The Ship on the Green pub in Stepney, east London, survived the second world war bombing that destroyed an adjoining Georgian terrace, but lost its upper storey. The remaining parts of the early nineteenth-century building were patched up and continued to serve as a pub until it was sold to an artist in the 1990s for use as a home. Martin Edwards Architects was recently commissioned to add a second-floor studio, restoring the building to its original height.
“The new studio has been formed as a single open space occupying the full footprint of the main house, using a highly insulated timber framed construction, to reduce the imposed loads on the original structure and improve thermal performance”, explains the architect.
A number of roof form and daylighting studies were undertaken during the initial design stage. The resulting double pitch roof is aligned east-west with a large central northlight. The external walls rise to a parapet, and the hidden roof geometry defines a small void within the rear elevation. Large sliding glass doors lead to a small enclosed terrace with an an opening in the corner, “positioned to offer privacy whilst partially revealing the subtracted space”, says the architect. New casement windows to the principal elevation are aligned with those on the first floor (which are newly made, based on photographs of those in the original building).

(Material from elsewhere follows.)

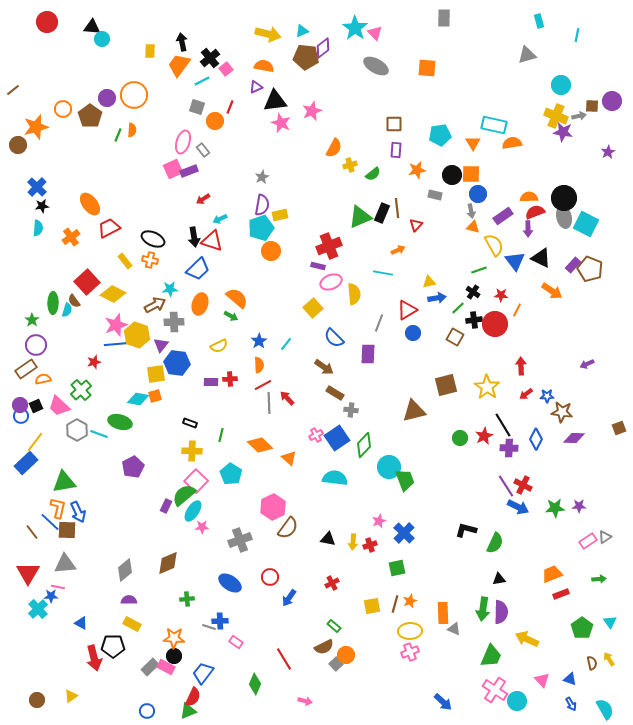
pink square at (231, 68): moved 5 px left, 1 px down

The building with new upper storey and before it was damaged by wartime bombing; roof form studies and drawings.
The new storey is faced in thermally modified, UK-grown ash boarding with a charred and oiled finish. “The charring alludes to past events during the life of the building, and has a substantial appearance that compliments the brick and rendered masonry of the lower floors”, explains the architect. A diagonal copper rainwater pipe on the side elevation echoes the position of one on the original building.

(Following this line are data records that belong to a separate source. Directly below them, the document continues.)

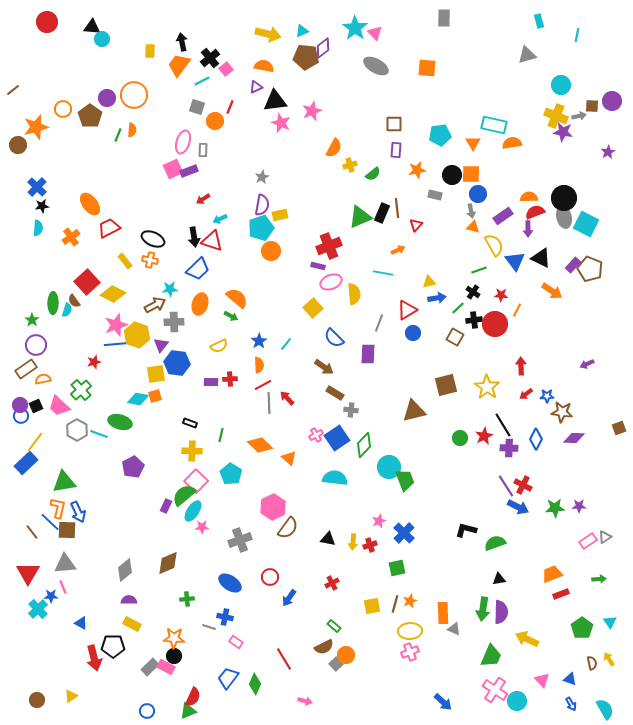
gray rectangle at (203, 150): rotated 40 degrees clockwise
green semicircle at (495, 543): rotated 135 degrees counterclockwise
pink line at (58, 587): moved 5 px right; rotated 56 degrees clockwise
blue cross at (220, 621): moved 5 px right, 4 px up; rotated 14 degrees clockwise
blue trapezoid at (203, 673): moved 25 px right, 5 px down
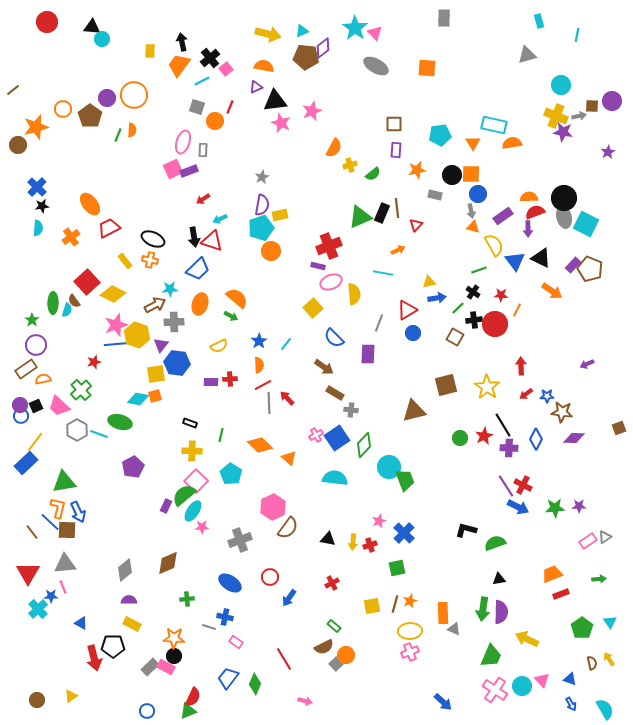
cyan circle at (517, 701): moved 5 px right, 15 px up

An existing rear wing at ground floor has been extended to create a new guest bedroom, sitting room and bathroom within a walled courtyard. The extension is built in a salvaged stock brick to match an earlier addition. Existing glazed timber doors and slate flagstones were reused in new locations.

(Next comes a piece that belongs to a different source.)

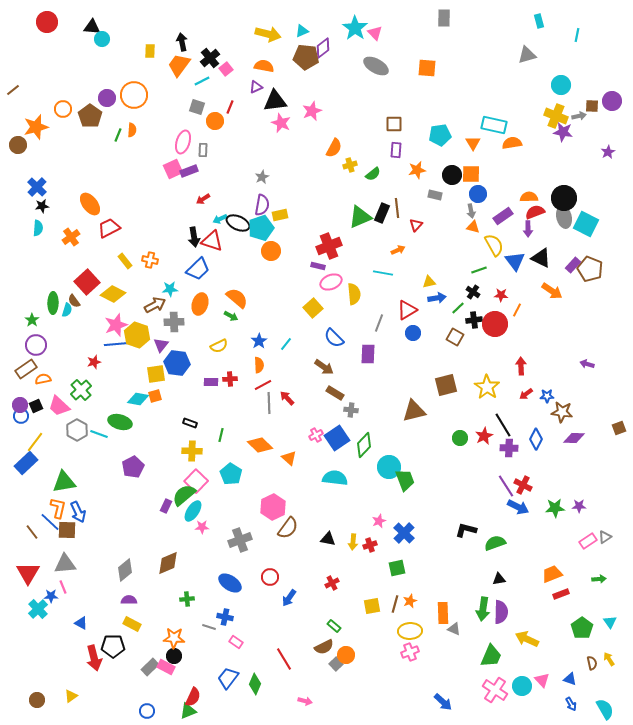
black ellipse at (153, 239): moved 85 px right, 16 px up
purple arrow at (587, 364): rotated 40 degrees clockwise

Internally the timber roof structure of the new studio is exposed, with a single steel beam supporting the roof valley. A chain hoist is suspended from the beam to lift materials though new trap doors from ground level. The studio floor is formed from re-laid timber roofing boards that were found below layers of previous roof finishes as work progressed. A new mill finish steel plate stair rises to the studio from the remodelled circulation space at first floor.